# START OF RECORDS TO PROCESS

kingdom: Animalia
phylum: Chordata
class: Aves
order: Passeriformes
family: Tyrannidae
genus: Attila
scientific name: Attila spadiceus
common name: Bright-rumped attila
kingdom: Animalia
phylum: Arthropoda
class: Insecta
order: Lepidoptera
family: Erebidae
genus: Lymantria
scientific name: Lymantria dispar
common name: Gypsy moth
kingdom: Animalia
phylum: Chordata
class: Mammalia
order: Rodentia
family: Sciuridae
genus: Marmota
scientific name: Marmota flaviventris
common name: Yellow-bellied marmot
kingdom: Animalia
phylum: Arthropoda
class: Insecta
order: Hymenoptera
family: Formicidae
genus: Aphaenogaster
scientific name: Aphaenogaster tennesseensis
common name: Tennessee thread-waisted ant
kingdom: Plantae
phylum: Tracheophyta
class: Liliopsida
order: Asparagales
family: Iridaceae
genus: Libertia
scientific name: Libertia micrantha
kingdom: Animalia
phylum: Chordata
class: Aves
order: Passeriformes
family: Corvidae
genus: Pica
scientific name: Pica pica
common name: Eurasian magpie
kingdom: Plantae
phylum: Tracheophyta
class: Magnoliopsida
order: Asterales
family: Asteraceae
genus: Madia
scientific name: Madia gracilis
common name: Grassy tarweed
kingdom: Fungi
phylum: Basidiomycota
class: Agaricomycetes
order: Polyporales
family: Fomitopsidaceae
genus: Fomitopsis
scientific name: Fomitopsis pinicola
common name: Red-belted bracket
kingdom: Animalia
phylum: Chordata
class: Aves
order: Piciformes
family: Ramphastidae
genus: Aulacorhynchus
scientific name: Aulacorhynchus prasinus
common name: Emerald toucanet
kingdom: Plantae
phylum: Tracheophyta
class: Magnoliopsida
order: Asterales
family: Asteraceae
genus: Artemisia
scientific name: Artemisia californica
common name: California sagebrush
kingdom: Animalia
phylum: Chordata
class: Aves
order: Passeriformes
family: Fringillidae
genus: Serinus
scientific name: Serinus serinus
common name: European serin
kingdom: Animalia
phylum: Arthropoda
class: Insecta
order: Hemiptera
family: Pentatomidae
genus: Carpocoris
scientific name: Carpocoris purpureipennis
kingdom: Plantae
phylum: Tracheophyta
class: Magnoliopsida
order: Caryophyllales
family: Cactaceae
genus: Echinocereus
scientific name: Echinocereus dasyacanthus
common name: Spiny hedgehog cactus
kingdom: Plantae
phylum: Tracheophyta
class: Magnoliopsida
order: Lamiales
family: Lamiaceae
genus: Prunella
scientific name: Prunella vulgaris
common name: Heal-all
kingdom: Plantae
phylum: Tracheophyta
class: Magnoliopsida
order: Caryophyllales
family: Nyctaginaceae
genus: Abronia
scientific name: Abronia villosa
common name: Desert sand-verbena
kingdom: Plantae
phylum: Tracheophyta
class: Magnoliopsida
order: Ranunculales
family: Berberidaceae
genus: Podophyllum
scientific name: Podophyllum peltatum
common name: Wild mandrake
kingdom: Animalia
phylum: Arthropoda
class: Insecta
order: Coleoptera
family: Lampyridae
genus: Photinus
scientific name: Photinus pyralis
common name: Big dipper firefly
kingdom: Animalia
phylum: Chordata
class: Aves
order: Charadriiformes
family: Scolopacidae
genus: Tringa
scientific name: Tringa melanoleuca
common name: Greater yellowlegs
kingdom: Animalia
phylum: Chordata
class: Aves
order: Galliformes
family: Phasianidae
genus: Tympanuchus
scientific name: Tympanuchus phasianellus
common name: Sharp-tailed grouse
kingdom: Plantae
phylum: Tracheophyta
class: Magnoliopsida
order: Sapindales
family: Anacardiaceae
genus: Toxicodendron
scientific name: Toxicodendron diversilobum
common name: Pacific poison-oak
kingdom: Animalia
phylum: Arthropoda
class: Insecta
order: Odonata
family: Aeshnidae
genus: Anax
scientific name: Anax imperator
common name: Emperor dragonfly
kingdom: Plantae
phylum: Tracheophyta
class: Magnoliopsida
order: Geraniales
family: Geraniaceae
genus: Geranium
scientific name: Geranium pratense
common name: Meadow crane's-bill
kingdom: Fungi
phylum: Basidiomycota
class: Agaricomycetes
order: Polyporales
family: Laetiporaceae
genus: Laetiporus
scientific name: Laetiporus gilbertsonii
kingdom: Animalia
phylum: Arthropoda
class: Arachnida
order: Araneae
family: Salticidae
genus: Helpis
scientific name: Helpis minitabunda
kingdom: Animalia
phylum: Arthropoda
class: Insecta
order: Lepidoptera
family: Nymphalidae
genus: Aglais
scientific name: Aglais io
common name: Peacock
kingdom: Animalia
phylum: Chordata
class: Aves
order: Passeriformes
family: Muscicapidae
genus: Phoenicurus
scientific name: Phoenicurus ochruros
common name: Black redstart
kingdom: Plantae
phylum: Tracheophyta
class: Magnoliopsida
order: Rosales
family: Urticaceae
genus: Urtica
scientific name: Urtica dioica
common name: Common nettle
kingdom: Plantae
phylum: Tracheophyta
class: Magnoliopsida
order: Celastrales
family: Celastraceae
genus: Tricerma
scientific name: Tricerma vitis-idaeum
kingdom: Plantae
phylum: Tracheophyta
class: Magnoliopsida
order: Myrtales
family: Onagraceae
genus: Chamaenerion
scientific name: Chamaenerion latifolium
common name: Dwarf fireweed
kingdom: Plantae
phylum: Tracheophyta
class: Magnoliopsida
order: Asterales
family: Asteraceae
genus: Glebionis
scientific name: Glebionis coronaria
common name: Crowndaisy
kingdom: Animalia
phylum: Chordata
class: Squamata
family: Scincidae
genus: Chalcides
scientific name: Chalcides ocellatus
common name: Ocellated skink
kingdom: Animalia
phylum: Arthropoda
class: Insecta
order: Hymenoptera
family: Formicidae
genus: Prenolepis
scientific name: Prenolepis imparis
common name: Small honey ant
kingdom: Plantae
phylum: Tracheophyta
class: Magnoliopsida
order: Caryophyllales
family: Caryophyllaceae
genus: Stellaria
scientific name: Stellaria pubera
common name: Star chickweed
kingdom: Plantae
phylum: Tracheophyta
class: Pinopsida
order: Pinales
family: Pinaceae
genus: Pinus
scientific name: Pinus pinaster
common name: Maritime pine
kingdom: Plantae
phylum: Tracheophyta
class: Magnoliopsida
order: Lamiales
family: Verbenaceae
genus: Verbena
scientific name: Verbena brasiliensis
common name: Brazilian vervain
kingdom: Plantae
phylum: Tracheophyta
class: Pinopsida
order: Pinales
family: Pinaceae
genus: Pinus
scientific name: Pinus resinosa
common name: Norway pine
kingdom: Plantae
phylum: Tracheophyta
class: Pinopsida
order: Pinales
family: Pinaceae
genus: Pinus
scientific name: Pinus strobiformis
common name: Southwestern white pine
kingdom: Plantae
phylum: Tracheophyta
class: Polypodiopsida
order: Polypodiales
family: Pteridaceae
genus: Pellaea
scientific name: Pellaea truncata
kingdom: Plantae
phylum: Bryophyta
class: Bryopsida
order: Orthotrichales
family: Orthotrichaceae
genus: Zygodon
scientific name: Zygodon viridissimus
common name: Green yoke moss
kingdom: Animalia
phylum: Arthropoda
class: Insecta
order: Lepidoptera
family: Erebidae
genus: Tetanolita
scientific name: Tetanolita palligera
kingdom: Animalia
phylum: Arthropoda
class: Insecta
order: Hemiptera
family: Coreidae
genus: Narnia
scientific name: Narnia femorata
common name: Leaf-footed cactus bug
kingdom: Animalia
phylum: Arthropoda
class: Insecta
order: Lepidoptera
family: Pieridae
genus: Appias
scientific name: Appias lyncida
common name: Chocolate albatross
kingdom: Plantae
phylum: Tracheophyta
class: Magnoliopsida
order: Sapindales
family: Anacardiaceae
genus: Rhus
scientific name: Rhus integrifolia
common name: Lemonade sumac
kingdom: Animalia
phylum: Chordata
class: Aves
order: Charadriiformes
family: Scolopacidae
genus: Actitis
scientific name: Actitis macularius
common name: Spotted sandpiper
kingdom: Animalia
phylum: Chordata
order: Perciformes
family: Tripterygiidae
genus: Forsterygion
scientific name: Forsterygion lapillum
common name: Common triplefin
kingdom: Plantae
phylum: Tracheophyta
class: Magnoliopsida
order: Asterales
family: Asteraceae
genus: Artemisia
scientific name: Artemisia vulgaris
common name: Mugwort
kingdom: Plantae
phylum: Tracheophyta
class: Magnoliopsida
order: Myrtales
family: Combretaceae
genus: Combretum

# END OF RECORDS TO PROCESS

DIRECTIONS FOR THIS TASK: Recast everything from the start of the material down through the line containing "common name: California sagebrush" as a JSON list of strings, one string per line, leaving out any blank lines.

WRITTEN RESPONSE:
[
  "kingdom: Animalia",
  "phylum: Chordata",
  "class: Aves",
  "order: Passeriformes",
  "family: Tyrannidae",
  "genus: Attila",
  "scientific name: Attila spadiceus",
  "common name: Bright-rumped attila",
  "kingdom: Animalia",
  "phylum: Arthropoda",
  "class: Insecta",
  "order: Lepidoptera",
  "family: Erebidae",
  "genus: Lymantria",
  "scientific name: Lymantria dispar",
  "common name: Gypsy moth",
  "kingdom: Animalia",
  "phylum: Chordata",
  "class: Mammalia",
  "order: Rodentia",
  "family: Sciuridae",
  "genus: Marmota",
  "scientific name: Marmota flaviventris",
  "common name: Yellow-bellied marmot",
  "kingdom: Animalia",
  "phylum: Arthropoda",
  "class: Insecta",
  "order: Hymenoptera",
  "family: Formicidae",
  "genus: Aphaenogaster",
  "scientific name: Aphaenogaster tennesseensis",
  "common name: Tennessee thread-waisted ant",
  "kingdom: Plantae",
  "phylum: Tracheophyta",
  "class: Liliopsida",
  "order: Asparagales",
  "family: Iridaceae",
  "genus: Libertia",
  "scientific name: Libertia micrantha",
  "kingdom: Animalia",
  "phylum: Chordata",
  "class: Aves",
  "order: Passeriformes",
  "family: Corvidae",
  "genus: Pica",
  "scientific name: Pica pica",
  "common name: Eurasian magpie",
  "kingdom: Plantae",
  "phylum: Tracheophyta",
  "class: Magnoliopsida",
  "order: Asterales",
  "family: Asteraceae",
  "genus: Madia",
  "scientific name: Madia gracilis",
  "common name: Grassy tarweed",
  "kingdom: Fungi",
  "phylum: Basidiomycota",
  "class: Agaricomycetes",
  "order: Polyporales",
  "family: Fomitopsidaceae",
  "genus: Fomitopsis",
  "scientific name: Fomitopsis pinicola",
  "common name: Red-belted bracket",
  "kingdom: Animalia",
  "phylum: Chordata",
  "class: Aves",
  "order: Piciformes",
  "family: Ramphastidae",
  "genus: Aulacorhynchus",
  "scientific name: Aulacorhynchus prasinus",
  "common name: Emerald toucanet",
  "kingdom: Plantae",
  "phylum: Tracheophyta",
  "class: Magnoliopsida",
  "order: Asterales",
  "family: Asteraceae",
  "genus: Artemisia",
  "scientific name: Artemisia californica",
  "common name: California sagebrush"
]